College cheating scandal shows why elite colleges should use a lottery to admit students

Many Americans are outraged by the college admission scandal revealed by the FBI on March 12. The scandal involves celebrities and wealthy investors who allegedly bought their children’s way onto college sports teams and cheated to improve their children’s SAT and ACT scores. Of course, the regular college admissions system also favors the children of wealthy families when it comes to elite colleges.

As an expert on college admissions, I’d like to suggest a simple solution that would make the process more fair: an admissions lottery.

The lottery I envision would involve applicants who meet a certain academic threshold and help universities admit students in a more equitable way. An admissions lottery would accomplish two important goals.

1. Acknowledge the advantage for the wealthy

The most fair thing elite colleges can do is to acknowledge that selection inevitably favors those with resources. Indeed, the more selective colleges are, the more privileged the students admitted are.

An admission lottery would send a clear message that admission is significantly based on chance, not just merit. Even the extensive analyses by top economists both for and against Harvard in an affirmative action lawsuit against the school could not predict the admissions outcomes of one in four applicants.

In other words, even when you build a statistical model that includes everything from an applicant’s grades and SAT scores to their parents’ professions, what state they live in and many other factors, it’s hard to understand admission decisions. This suggests more chance is involved than most people think.

The current admissions process suggests to students who get into Harvard, Yale, the University of Southern California or other desirable schools that they deserved their spot exclusively on their own merits – that is, despite their parents’ wealth, whether their parents attended the school and any advantages stemming from the high schools they attended coming into play.

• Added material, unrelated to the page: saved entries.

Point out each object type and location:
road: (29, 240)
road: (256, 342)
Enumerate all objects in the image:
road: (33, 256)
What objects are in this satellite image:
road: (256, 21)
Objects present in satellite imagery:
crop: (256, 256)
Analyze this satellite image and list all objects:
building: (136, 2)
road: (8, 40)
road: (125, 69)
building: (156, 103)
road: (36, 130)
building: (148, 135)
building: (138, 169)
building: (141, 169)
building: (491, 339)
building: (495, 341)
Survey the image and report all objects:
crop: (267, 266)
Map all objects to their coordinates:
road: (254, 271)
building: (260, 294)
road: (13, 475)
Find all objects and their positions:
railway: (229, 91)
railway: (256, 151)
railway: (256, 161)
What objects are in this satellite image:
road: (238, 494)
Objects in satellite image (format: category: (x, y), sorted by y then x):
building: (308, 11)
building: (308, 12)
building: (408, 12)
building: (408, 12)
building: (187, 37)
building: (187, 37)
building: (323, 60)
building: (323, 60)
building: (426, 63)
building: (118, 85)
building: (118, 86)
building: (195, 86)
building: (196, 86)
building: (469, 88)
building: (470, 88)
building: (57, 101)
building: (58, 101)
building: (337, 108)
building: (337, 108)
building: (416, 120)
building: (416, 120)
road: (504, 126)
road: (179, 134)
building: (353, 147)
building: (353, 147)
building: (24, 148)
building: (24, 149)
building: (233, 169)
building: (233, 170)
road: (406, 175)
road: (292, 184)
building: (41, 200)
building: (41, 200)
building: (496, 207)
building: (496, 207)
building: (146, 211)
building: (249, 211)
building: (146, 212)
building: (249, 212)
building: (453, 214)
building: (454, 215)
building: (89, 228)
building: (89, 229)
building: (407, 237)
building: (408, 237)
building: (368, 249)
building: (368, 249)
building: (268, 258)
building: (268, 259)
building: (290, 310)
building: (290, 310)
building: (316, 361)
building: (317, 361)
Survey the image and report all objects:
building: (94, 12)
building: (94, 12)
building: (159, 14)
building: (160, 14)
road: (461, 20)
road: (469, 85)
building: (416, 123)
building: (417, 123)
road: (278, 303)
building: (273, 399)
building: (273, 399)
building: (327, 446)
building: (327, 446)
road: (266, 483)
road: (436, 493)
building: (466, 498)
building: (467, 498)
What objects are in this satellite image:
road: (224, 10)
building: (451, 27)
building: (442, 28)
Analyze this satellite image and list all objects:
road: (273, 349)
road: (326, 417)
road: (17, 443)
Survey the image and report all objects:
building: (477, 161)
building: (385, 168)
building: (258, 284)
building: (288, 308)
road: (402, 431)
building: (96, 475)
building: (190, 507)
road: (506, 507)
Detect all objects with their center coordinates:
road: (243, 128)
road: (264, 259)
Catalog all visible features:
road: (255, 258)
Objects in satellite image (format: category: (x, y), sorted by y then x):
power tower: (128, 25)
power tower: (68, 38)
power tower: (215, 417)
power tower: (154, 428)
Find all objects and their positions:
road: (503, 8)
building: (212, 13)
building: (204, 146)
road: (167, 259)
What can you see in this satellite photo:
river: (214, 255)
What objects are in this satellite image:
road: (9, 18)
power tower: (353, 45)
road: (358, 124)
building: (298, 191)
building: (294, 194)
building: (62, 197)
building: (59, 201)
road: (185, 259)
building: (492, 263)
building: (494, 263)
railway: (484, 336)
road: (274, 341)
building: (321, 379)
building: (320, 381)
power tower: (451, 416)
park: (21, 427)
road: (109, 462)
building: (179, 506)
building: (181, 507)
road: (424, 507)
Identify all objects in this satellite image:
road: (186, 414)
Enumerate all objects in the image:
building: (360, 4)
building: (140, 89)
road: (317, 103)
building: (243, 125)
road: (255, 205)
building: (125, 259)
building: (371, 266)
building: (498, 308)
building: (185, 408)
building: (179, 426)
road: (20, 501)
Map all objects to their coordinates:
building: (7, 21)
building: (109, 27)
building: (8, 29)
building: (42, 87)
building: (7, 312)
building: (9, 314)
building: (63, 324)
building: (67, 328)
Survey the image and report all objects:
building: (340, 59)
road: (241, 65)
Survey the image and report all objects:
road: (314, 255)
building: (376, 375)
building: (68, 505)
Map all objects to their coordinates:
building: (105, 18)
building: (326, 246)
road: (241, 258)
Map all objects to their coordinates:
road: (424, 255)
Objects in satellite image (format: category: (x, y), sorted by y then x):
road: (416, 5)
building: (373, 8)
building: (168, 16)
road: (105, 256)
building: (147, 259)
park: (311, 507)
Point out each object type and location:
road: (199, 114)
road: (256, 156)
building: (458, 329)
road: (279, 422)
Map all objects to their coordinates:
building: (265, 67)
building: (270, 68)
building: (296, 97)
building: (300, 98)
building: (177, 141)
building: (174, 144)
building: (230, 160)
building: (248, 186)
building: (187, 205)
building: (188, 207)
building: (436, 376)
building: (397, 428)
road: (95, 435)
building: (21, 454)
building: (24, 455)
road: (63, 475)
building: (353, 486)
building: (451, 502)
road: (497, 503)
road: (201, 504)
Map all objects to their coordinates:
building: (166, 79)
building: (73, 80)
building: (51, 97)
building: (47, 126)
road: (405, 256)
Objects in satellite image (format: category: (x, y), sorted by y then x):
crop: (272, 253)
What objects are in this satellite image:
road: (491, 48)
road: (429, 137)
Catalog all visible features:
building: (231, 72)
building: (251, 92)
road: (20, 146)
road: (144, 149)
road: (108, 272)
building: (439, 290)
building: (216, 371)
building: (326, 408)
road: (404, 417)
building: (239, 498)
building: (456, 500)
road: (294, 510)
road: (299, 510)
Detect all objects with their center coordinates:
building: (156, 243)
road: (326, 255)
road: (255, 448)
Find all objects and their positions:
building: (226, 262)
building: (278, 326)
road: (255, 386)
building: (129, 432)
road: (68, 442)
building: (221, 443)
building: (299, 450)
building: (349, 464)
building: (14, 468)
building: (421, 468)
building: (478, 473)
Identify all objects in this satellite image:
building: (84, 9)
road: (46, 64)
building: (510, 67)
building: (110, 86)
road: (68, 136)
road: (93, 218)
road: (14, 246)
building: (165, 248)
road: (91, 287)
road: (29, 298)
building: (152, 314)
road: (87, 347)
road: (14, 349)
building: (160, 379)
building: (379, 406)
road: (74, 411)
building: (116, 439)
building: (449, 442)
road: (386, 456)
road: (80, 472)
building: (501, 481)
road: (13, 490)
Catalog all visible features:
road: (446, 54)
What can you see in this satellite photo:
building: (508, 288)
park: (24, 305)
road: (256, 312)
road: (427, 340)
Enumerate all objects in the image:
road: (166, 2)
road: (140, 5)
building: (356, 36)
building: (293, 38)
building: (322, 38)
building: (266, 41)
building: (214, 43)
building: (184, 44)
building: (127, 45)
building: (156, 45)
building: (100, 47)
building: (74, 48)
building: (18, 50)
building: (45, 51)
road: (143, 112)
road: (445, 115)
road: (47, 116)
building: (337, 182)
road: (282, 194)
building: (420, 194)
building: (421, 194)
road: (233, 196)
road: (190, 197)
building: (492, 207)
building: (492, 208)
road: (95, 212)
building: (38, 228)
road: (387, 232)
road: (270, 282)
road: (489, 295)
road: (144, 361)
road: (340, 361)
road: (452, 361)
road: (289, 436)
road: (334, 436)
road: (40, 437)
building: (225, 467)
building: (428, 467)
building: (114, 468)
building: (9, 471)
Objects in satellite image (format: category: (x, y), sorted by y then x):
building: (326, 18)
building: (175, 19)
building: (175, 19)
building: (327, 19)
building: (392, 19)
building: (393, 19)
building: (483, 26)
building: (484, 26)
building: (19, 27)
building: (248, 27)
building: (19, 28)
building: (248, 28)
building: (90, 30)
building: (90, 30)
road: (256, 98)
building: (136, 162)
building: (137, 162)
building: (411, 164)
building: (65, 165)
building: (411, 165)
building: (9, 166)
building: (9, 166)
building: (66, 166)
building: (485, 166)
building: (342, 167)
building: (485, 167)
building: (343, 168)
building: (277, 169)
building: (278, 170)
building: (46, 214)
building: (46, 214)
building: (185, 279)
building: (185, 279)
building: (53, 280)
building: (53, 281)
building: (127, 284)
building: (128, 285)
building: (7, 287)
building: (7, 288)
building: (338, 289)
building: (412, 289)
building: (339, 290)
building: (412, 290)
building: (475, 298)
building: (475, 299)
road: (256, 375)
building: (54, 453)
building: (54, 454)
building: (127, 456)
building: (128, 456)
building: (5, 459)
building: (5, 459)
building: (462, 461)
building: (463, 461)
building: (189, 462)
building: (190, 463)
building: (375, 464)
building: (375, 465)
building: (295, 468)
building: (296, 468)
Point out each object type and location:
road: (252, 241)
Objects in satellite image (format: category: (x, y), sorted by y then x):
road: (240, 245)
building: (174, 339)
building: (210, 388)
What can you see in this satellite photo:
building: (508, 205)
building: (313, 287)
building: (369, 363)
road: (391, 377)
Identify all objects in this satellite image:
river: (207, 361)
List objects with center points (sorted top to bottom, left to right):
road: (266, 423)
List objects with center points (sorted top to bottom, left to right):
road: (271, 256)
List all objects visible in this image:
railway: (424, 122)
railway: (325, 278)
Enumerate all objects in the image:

Actress Lori Loughlin, left, and actress Felicity Huffman are among dozens indicted in a sweeping college admissions bribery scandal. AP
But that is simply not the case. It is well established that those who get into elite schools come from wealthier, better-educated families than teens in the U.S. overall. They also tend to more frequently be white or Asian. So unless society believes that merit is not evenly distributed across the population, pretending that admissions is meritocratic makes it seem like elite students are more worthy than those who are disadvantaged, when the reality is they just had more advantages.

2. Save time and money

An admissions lottery would save universities incredible resources. For instance, at Harvard, a 40-person committee of full-time, paid admissions officers votes together on each of the tens of thousands of applicants to Harvard College.